(Front-end code change data)
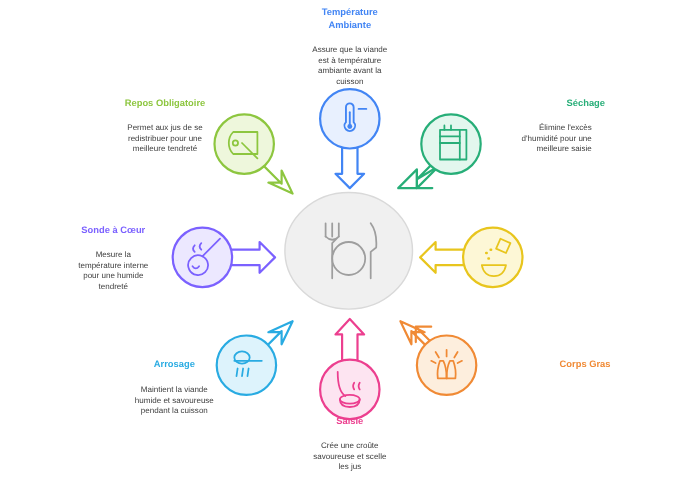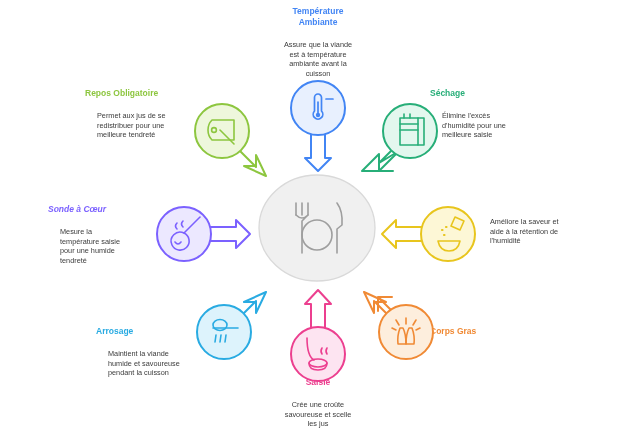--- a/index.html
+++ b/index.html
@@ -22,22 +22,22 @@
     margin: 0 0 1px 0;
   }
   .node-desc {
     font-size: 7.3px;
     color: #3b3b3b;
     line-height: 9.6px;
     margin: 12px;
   }
   .label-block { position: absolute; }
   .ta-center { text-align: center; }
-  .ta-left { text-align: left; }
-  .ta-right { text-align: left; }
+  .ta-left { text-align: right; }
+  .ta-right { text-align: center; }
   .icon-wrap { position: absolute; }
   svg { display: block; overflow: visible; }
   #center-hub { position: absolute; }
 </style>
 </head>
 <body>
 
 <div id="canvas">
 
   <div id="center-hub" class="icon-wrap" style="left:255px; top:173px;">
@@ -100,25 +100,20 @@
       <g stroke="#27ae78" stroke-width="1.6" fill="none" stroke-linecap="round" stroke-linejoin="round">
         <path d="M48 18 L48 45 L66 45 L66 18 Z"></path>
         <path d="M66 18 L72 18 L72 45 L66 45"></path>
         <path d="M48 24 L66 24 M48 30 L66 30"></path>
         <path d="M52 14 L52 18 M58 14 L58 18"></path>
       </g>
     </svg>
   </div>
 
   <div class="label-block ta-left" style="left:478px; top:205px; width:125px;">
-    <div class="node-desc">
-      <span>Améliore la saveur et</span><br>
-      <span>aide à la rétention de</span><br>
-      <span>l'humidité</span>
-    </div>
   </div>
   <div class="icon-wrap" style="left:380px; top:203px;">
     <svg width="105" height="62" viewBox="0 0 105 62">
       <g fill="none" stroke="#e8c51d" stroke-width="2" stroke-linejoin="round">
         <path d="M46 24 L16 24 L16 17 L2 31 L16 45 L16 38 L46 38 Z"></path>
       </g>
       <circle cx="68" cy="31" r="27" fill="#fdf7d6" stroke="#e8c51d" stroke-width="2"></circle>
       <g stroke="#e8c51d" stroke-width="1.6" fill="none" stroke-linecap="round" stroke-linejoin="round">
         <path d="M75 14 L84 18 L80 27 L71 23 Z"></path>
         <path d="M58 38 L80 38 Q78 48 69 48 Q60 48 58 38 Z"></path>
@@ -185,24 +180,24 @@
       <circle cx="34" cy="54" r="27" fill="#ddf3fc" stroke="#29abe2" stroke-width="2"></circle>
       <g stroke="#29abe2" stroke-width="1.6" fill="none" stroke-linecap="round" stroke-linejoin="round">
         <ellipse cx="30" cy="47" rx="7" ry="5.5"></ellipse>
         <path d="M23 50 L48 50"></path>
         <path d="M26 57 L25 64 M31 57 L30 64 M36 57 L35 64"></path>
       </g>
     </svg>
   </div>
 
   <div class="label-block ta-right" style="left:48px; top:204px; width:110px;">
-    <div class="node-title" style="color: rgb(123, 97, 255); font-style: italic;">Sonde à Cœur</div>
+    <div class="node-title" style="color: rgb(123, 97, 255);">Sonde à Cœur</div>
     <div class="node-desc">
       <span>Mesure la</span><br>
-      <span>température saisie</span><br>
+      <span>température interne</span><br>
       <span>pour une humide</span><br>
       <span>tendreté</span>
     </div>
   </div>
   <div class="icon-wrap" style="left:148px; top:203px;">
     <svg width="105" height="62" viewBox="0 0 105 62">
       <g fill="none" stroke="#7b61ff" stroke-width="2" stroke-linejoin="round">
         <path d="M58 24 L88 24 L88 17 L102 31 L88 45 L88 38 L58 38 Z"></path>
       </g>
       <circle cx="36" cy="31" r="27" fill="#ece8ff" stroke="#7b61ff" stroke-width="2"></circle>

#### Problem to solve:
Copy every line from the entries that contains the word "block".

#### Answer to the problem:
   .label-block { position: absolute; }
   svg { display: block; overflow: visible; }
   <div class="label-block ta-left" style="left:478px; top:205px; width:125px;">
   <div class="label-block ta-right" style="left:48px; top:204px; width:110px;">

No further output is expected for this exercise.